- _TO-DO ITEM_: Format every line of the rows below as a two-column Markdown table headed No. and Line, numbering the lines in order. Leave out the blank lines and the pictures.

===== EXTRACTED RECORDS

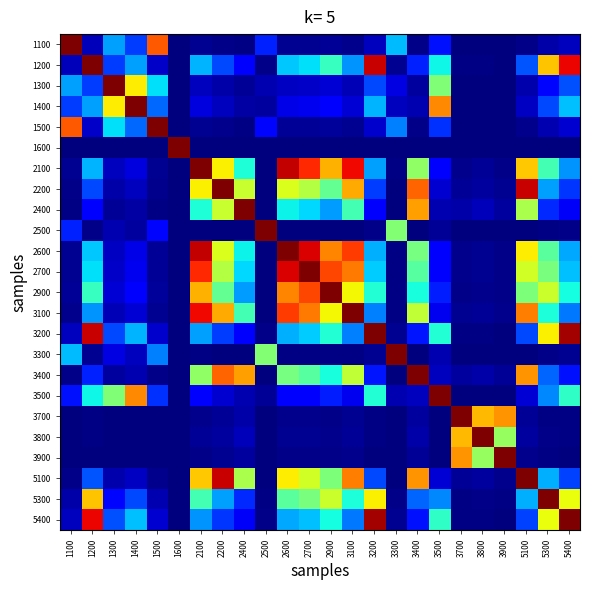

Count the number of data series in this chart.

24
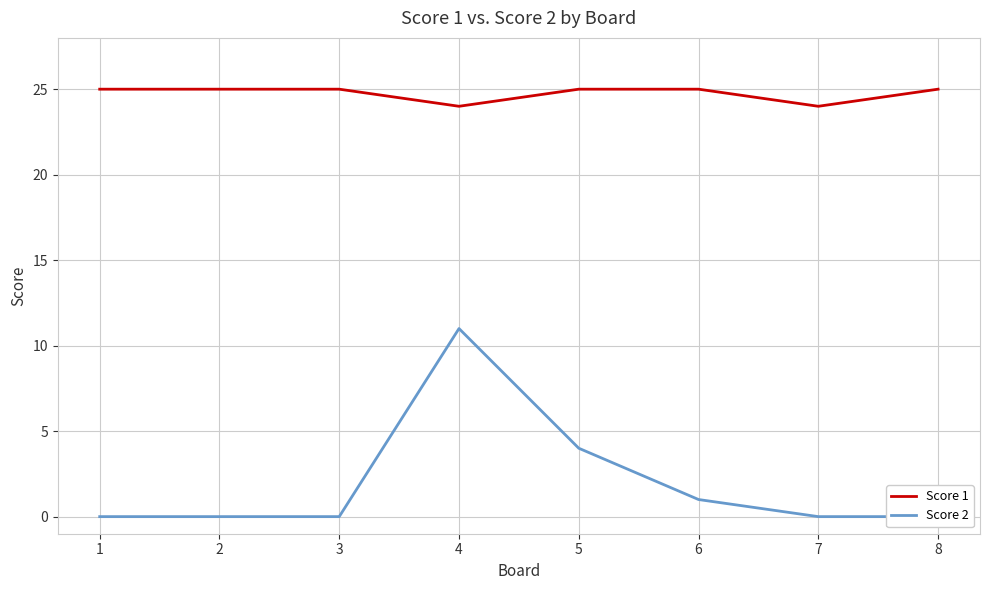

What is the lowest value of the Score 1 series?

24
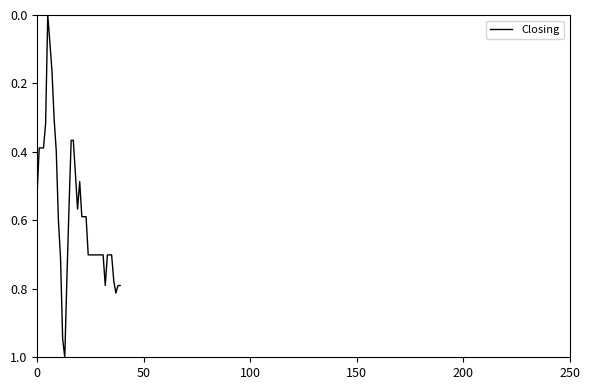

What is the difference between the maximum and minimum values?

1.0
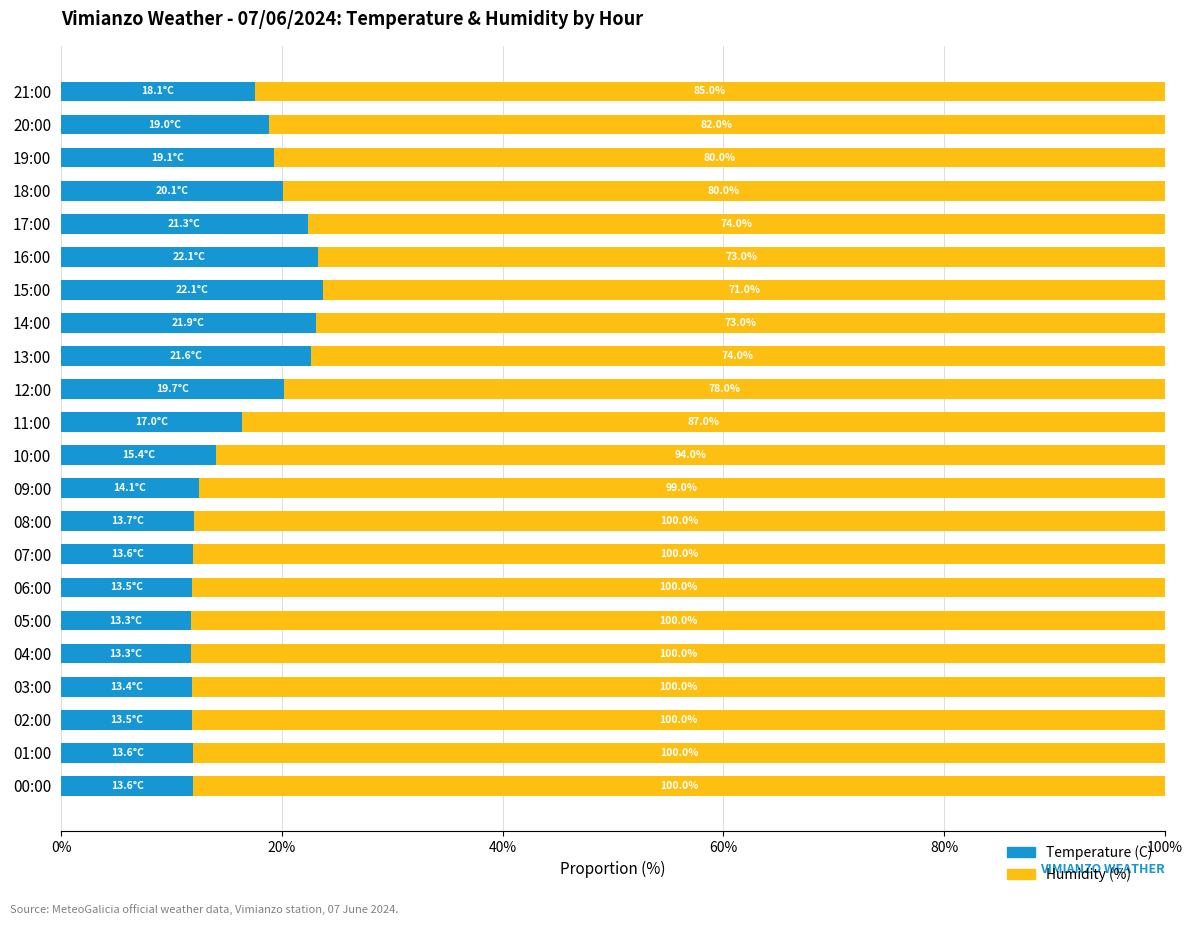

What are all the series names shown in the legend?

Temperature (C), Humidity (%)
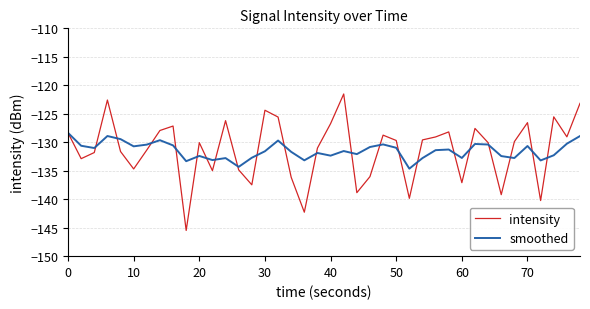

What is the smallest value displayed?

-145.5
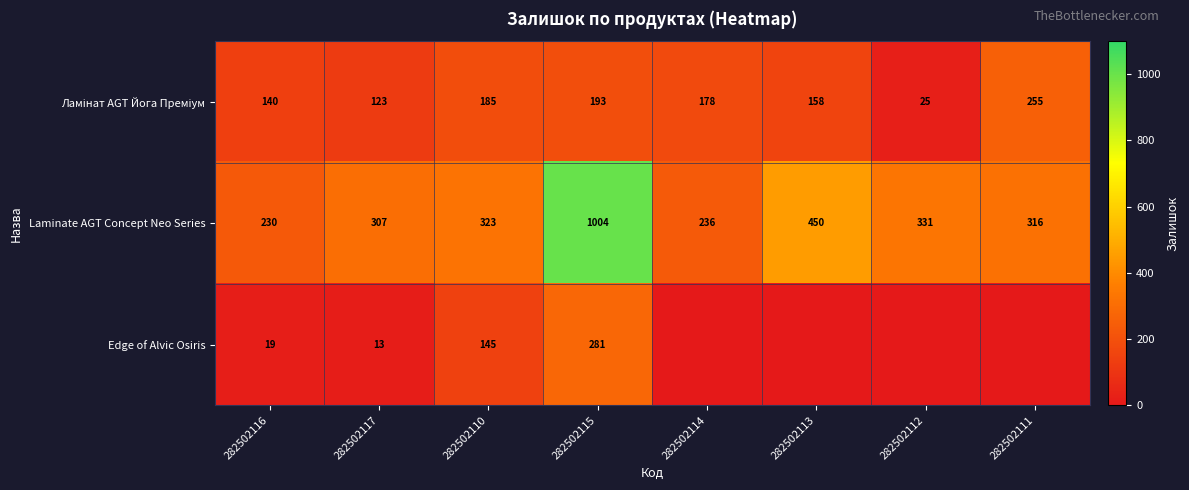

Count the number of categories in the chart.

8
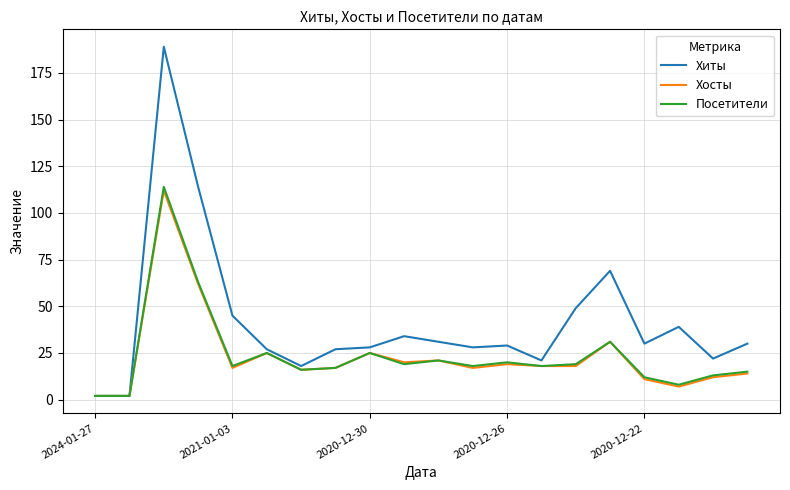

Which series has the largest total across all categories?

Хиты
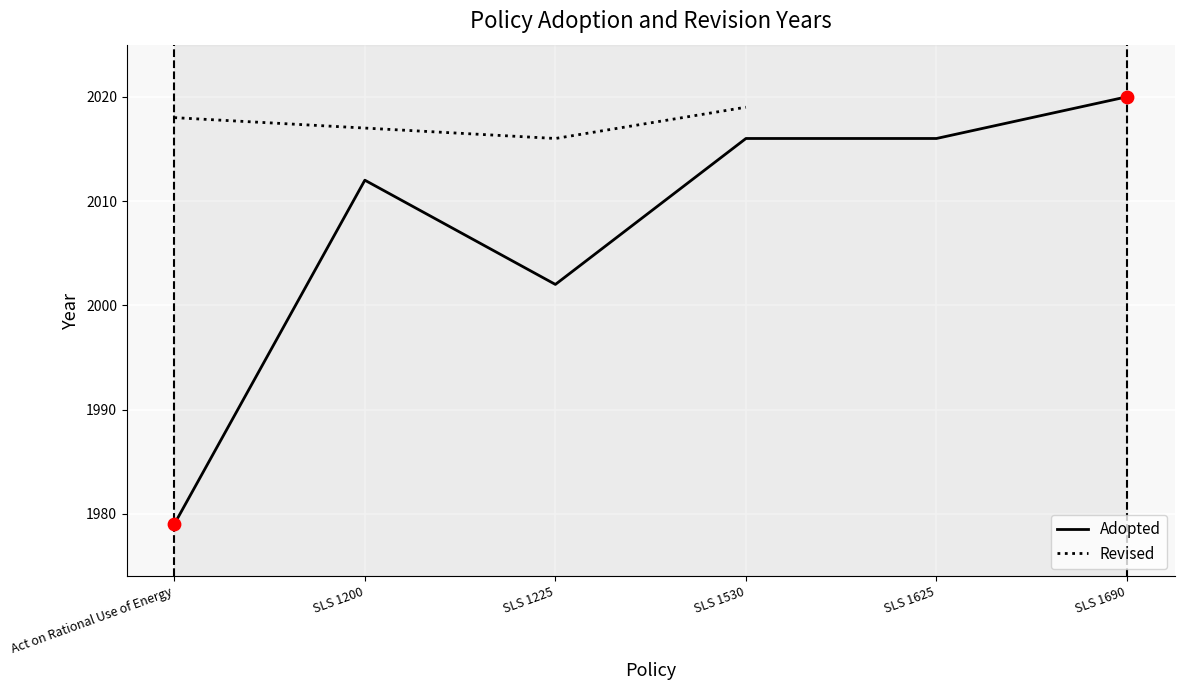

Which has a higher value, SLS 1225 or SLS 1530?

SLS 1530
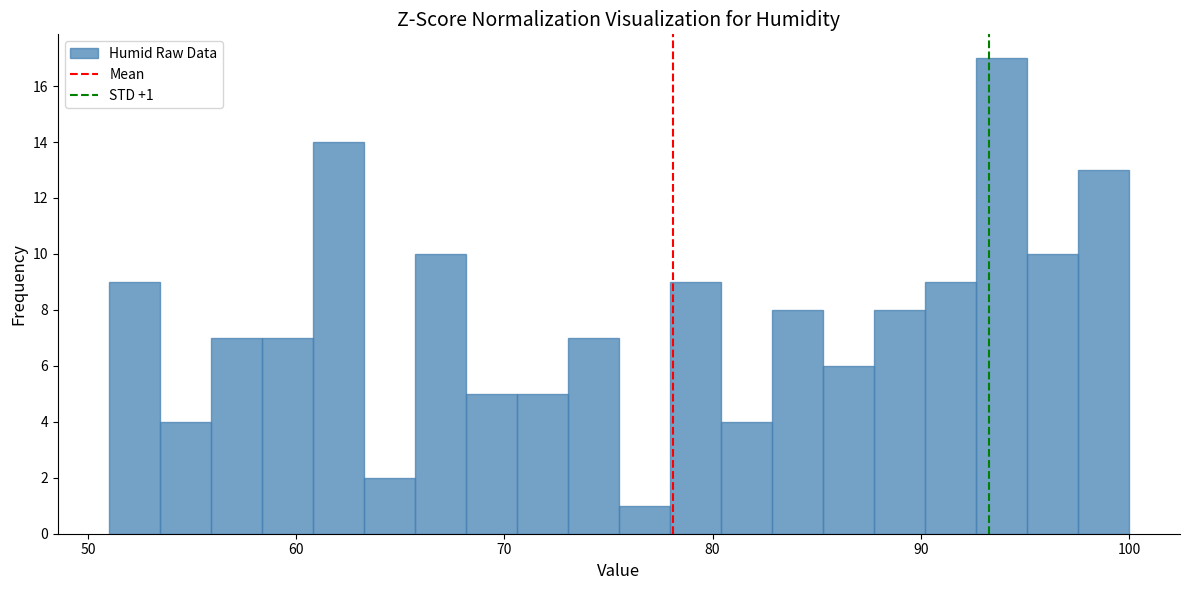

Read against the x-axis, roughly where is the centre of the tallest bar?

94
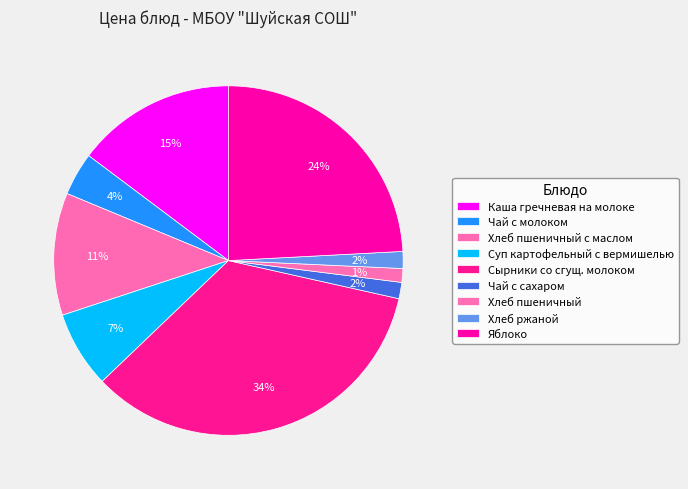

How many segments does this pie chart have?

9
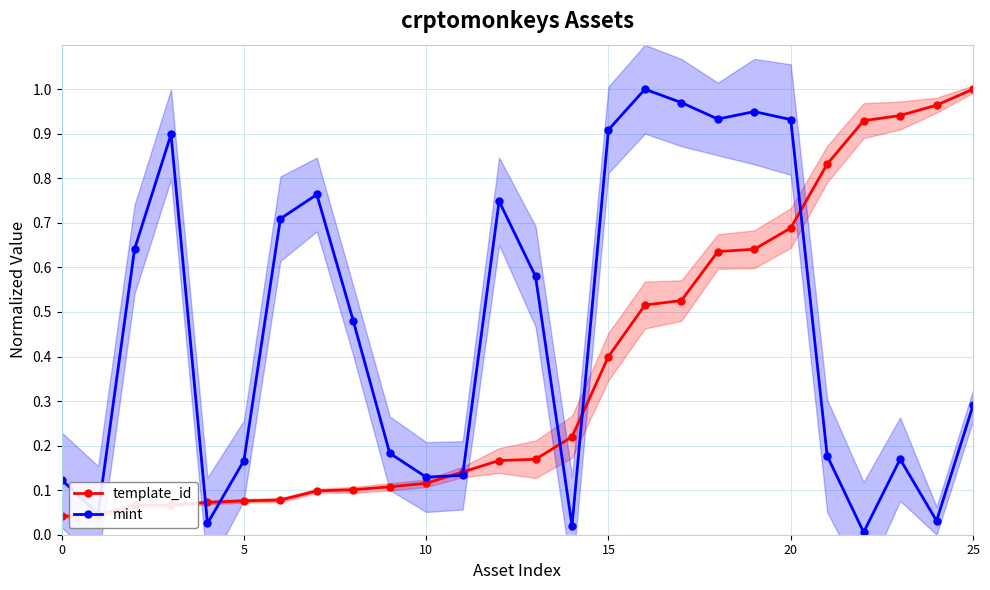

Reading right to left, transcribe all the data shown in this chart.

template_id: 1.0	1.0	0.9	0.9	0.8	0.7	0.6	0.6	0.5	0.5	0.4	0.2	0.2	0.2	0.1	0.1	0.1	0.1	0.1	0.1	0.1	0.1	0.1	0.1	0.0	0.0
mint: 0.3	0.0	0.2	0.0	0.2	0.9	0.9	0.9	1.0	1.0	0.9	0.0	0.6	0.7	0.1	0.1	0.2	0.5	0.8	0.7	0.2	0.0	0.9	0.6	0.0	0.1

==========

- _WRITTEN SOLUTION_:
| No. | Line |
|---|---|
| 1 | Count the number of data series in this chart. |
| 2 | 24 |
| 3 | What is the lowest value of the Score 1 series? |
| 4 | 24 |
| 5 | What is the difference between the maximum and minimum values? |
| 6 | 1.0 |
| 7 | What are all the series names shown in the legend? |
| 8 | Temperature (C), Humidity (%) |
| 9 | What is the smallest value displayed? |
| 10 | -145.5 |
| 11 | Count the number of categories in the chart. |
| 12 | 8 |
| 13 | Which series has the largest total across all categories? |
| 14 | Хиты |
| 15 | Which has a higher value, SLS 1225 or SLS 1530? |
| 16 | SLS 1530 |
| 17 | Read against the x-axis, roughly where is the centre of the tallest bar? |
| 18 | 94 |
| 19 | How many segments does this pie chart have? |
| 20 | 9 |
| 21 | Reading right to left, transcribe all the data shown in this chart. |
| 22 | template_id: 1.0	1.0	0.9	0.9	0.8	0.7	0.6	0.6	0.5	0.5	0.4	0.2	0.2	0.2	0.1	0.1	0.1	0.1	0.1	0.1	0.1	0.1	0.1	0.1	0.0	0.0 |
| 23 | mint: 0.3	0.0	0.2	0.0	0.2	0.9	0.9	0.9	1.0	1.0	0.9	0.0	0.6	0.7	0.1	0.1	0.2	0.5	0.8	0.7	0.2	0.0	0.9	0.6	0.0	0.1 |